Members of the NATO-led International Security Assistance Force (ISAF) in Afghanistan.—File Photo

GHAZNI: Taliban bombers killed five Polish soldiers in an attack on their convoy in Afghanistan on Wednesday, one of the heaviest single losses for Warsaw’s Nato contingent in the 10-year war.

Poland’s news agency PAP cited unnamed government officials as saying the troops died when a roadside bomb exploded next to a Nato convoy.

When contacted by AFP, a spokesman for Polish forces in Afghanistan refused to issue an official comment “pending notification of the families of the victims”.

Poland has 2,600 soldiers in Afghanistan and is one of the largest contributors to Nato’s US-led International Security Assistance Force (ISAF), which expects to withdraw all combat troops by the end of 2014.

In Kabul, ISAF confirmed that five Nato soldiers were killed in an attack in the southeastern province of Ghazni, where Polish troops are responsible for security, but declined to release their nationalities in keeping with policy.

Ghazni provincial police chief Dilawar Zahid said the attack took place in the Rawza area of Ghazni city at 11:30 am.

He confirmed casualties, but could not give an exact number.

A witness told AFP that an ISAF vehicle had been “totally destroyed” and saw helicopters evacuating casualties.

The Taliban claimed responsibility in a text message spokesman Zabihullah Mujahid sent to AFP. He claimed the Taliban had targeted a Polish convoy and killed several Nato soldiers, without providing any evidence.

Wednesday’s killings bring to 36 Poland’s death toll from the conflict in Afghanistan, where 140,000 US-led foreign troops are fighting a decade-long Taliban insurgency and supporting Afghan President Hamid Karzai’s government.

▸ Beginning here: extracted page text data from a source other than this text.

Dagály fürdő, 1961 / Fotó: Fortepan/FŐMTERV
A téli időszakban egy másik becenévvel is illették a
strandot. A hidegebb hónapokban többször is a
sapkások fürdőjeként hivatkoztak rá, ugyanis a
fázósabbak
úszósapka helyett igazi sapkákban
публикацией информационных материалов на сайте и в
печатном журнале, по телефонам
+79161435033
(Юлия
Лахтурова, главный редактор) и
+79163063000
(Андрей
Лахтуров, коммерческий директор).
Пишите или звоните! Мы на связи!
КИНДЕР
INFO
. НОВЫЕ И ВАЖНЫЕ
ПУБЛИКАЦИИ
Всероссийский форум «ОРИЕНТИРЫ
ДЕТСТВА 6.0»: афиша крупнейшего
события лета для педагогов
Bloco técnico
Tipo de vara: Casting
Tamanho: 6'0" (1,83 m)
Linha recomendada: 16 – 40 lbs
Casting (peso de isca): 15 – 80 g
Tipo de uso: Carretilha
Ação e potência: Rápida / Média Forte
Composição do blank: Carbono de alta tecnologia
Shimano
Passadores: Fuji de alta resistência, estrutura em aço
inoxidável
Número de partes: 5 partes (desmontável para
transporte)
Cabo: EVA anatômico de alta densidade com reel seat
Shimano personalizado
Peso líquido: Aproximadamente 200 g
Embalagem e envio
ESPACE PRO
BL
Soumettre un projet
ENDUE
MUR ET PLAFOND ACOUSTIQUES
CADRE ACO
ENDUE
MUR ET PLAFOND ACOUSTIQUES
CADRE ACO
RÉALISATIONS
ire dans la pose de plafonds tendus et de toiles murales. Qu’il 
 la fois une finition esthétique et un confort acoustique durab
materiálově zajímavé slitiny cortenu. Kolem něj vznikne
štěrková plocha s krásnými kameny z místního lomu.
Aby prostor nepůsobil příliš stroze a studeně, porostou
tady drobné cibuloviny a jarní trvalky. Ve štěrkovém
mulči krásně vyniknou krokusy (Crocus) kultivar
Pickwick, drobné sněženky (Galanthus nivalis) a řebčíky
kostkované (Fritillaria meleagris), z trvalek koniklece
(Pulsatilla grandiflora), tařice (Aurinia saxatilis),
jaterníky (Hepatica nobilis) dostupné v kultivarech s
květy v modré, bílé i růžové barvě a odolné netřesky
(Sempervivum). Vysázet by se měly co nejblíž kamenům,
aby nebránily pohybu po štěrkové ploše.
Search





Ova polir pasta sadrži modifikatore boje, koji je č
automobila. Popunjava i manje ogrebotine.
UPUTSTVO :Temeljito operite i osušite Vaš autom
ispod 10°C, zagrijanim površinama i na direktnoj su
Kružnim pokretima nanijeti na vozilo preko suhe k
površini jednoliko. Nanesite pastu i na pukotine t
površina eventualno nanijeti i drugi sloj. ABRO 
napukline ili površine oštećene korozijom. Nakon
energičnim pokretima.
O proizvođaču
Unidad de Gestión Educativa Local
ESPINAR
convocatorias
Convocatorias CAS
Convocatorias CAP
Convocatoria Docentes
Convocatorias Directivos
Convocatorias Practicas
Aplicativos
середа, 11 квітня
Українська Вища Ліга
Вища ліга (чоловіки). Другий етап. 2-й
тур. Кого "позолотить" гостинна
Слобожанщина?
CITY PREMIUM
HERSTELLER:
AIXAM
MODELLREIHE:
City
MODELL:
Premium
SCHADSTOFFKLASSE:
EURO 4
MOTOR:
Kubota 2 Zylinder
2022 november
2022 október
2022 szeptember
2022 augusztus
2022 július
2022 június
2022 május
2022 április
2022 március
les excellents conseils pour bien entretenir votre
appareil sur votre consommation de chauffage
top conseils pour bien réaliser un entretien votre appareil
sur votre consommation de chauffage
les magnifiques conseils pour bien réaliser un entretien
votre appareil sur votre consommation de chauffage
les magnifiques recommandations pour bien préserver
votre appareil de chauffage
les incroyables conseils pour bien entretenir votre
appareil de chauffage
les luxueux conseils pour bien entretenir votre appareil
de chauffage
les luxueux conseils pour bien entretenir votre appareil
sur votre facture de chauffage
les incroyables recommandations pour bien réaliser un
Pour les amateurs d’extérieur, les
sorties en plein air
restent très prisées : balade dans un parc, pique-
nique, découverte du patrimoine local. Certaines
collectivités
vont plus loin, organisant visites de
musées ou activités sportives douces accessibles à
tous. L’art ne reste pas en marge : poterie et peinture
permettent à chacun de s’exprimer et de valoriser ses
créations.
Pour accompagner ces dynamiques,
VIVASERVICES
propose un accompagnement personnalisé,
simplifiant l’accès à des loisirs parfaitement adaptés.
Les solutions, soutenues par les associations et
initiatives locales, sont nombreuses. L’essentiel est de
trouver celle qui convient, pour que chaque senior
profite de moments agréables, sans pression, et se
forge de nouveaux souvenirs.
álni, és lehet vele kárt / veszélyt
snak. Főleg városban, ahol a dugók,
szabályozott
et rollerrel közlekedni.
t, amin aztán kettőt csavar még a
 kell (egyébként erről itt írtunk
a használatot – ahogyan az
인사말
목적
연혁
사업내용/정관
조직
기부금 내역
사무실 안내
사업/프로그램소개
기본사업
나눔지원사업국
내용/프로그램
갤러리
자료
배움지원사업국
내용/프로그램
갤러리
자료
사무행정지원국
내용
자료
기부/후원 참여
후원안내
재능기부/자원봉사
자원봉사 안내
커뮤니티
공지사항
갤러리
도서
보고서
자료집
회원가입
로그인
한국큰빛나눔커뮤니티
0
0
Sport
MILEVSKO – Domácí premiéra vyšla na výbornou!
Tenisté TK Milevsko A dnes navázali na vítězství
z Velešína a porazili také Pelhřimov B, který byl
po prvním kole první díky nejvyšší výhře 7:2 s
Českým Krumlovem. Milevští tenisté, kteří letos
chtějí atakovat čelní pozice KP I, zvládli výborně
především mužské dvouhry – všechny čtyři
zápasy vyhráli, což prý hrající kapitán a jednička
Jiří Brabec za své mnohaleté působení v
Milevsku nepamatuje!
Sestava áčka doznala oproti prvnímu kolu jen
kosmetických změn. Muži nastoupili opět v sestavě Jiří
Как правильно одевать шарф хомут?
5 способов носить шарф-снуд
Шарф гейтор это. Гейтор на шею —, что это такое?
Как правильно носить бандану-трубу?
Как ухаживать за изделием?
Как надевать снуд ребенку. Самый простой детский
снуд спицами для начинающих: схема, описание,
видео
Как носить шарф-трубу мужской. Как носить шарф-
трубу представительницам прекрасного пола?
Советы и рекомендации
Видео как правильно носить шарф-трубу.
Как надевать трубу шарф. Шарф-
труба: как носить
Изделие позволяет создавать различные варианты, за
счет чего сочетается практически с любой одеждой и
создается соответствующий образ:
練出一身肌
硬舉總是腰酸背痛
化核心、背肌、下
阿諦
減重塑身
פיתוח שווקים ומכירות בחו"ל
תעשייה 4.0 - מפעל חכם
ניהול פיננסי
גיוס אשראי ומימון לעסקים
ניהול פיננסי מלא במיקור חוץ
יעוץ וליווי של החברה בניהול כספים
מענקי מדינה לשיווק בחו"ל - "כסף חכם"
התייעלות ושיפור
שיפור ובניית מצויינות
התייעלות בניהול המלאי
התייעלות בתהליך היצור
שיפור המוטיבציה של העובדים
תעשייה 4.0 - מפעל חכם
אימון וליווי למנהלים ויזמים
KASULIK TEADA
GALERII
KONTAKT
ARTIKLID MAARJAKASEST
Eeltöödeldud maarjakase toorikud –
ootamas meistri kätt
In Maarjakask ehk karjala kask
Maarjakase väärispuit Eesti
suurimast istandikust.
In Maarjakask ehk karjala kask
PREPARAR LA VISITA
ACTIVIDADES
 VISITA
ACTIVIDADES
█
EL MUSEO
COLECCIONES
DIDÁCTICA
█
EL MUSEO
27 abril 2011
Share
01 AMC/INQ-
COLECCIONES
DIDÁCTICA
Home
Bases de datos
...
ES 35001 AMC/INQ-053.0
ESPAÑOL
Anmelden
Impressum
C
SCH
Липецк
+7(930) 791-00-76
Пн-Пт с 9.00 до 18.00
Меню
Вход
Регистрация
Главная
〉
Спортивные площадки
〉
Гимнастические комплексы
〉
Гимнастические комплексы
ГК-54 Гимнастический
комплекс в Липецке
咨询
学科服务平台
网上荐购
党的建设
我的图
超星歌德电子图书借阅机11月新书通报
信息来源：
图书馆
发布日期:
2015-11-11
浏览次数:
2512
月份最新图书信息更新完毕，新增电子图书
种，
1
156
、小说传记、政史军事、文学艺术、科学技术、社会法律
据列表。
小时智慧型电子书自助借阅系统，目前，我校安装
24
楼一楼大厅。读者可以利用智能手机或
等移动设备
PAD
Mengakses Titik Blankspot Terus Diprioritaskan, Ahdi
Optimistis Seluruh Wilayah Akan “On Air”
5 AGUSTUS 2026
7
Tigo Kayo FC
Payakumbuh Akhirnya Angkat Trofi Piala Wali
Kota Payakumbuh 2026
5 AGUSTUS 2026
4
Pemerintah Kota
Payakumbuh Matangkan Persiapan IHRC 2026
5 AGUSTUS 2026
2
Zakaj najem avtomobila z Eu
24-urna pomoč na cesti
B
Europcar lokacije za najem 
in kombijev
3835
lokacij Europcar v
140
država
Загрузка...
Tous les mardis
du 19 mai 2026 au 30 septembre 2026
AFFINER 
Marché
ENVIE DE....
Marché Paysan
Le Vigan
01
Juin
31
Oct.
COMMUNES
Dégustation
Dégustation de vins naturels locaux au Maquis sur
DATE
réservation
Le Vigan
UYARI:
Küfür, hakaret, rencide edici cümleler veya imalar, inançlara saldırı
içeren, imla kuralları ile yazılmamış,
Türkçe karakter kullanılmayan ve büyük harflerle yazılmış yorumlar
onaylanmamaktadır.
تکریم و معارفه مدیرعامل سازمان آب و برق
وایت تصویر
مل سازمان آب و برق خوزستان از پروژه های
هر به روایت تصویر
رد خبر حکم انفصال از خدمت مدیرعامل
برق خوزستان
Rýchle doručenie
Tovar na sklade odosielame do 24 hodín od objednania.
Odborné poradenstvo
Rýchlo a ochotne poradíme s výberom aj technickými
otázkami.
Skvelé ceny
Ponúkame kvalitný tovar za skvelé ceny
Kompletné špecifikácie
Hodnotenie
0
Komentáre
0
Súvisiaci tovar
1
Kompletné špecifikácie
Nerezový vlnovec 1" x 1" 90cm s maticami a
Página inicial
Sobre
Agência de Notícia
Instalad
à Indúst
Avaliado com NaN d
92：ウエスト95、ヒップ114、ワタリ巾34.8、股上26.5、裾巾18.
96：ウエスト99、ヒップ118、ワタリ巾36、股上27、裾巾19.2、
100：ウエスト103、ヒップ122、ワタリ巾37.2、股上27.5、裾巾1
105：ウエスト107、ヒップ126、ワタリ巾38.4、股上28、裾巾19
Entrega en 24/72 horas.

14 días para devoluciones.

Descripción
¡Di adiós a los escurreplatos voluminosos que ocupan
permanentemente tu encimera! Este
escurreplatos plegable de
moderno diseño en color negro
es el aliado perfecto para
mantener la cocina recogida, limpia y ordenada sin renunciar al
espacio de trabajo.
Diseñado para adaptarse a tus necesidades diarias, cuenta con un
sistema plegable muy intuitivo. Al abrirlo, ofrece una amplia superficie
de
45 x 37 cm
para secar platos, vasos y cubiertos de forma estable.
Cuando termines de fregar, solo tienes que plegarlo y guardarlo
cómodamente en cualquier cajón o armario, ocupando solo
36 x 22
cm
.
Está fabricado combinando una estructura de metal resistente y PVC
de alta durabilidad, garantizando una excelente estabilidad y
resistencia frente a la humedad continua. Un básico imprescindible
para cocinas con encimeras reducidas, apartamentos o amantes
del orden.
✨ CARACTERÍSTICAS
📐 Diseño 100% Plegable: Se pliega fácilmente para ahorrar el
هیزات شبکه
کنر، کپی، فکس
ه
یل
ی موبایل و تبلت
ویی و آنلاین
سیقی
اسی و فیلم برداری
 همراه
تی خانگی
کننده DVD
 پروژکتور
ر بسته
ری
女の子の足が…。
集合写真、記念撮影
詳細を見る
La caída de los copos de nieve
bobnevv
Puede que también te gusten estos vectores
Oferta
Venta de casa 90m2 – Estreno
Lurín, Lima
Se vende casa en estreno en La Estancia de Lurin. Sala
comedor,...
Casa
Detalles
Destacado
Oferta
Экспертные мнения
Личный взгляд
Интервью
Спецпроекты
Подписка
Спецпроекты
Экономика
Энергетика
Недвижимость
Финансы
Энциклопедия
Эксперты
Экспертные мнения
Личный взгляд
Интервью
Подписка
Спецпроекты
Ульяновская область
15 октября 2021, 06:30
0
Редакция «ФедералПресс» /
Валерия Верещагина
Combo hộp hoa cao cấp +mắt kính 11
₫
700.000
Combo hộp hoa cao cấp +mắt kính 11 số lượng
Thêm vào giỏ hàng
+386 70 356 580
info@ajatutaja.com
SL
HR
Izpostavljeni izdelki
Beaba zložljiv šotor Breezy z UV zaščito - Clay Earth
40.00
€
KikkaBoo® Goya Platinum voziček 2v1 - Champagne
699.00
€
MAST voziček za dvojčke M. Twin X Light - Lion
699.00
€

Poland first sent forces to Afghanistan in March 2002, shortly after the Taliban regime collapsed following the 2001 US-led invasion.

Western capitals have started to withdraw combat troops from Afghanistan as part of plans to transfer increasing responsibility for security to Afghans.

But thousands of foreign soldiers are expected to remain in the war-torn country in a training and mentoring capacity well after 2014.

In eastern Afghanistan on Wednesday, police also shot dead a would-be suicide bomber before he could detonate his explosives at a bank, officials said.

Officers are hunting a second attacker who also tried to target a branch of the Kabul Bank in Khost city.

“One guard was wounded in the incident,” the interior ministry said.

“A suicide bomber was shot dead by police before reaching his target in front of the Kabul Bank branch in Khost city,” Khost provincial police spokesman Zirat Gul Mangal said.

Khost, which borders Pakistan, is a stronghold of the Haqqani network, a faction of the Afghan Taliban loyal to al Qaeda and blamed by the Americans for some of the most-high profile attacks in Afghanistan.

In February, a gun and suicide attack on a branch of the Kabul Bank left 38 people dead in Jalalabad, which is also near the Pakistani border.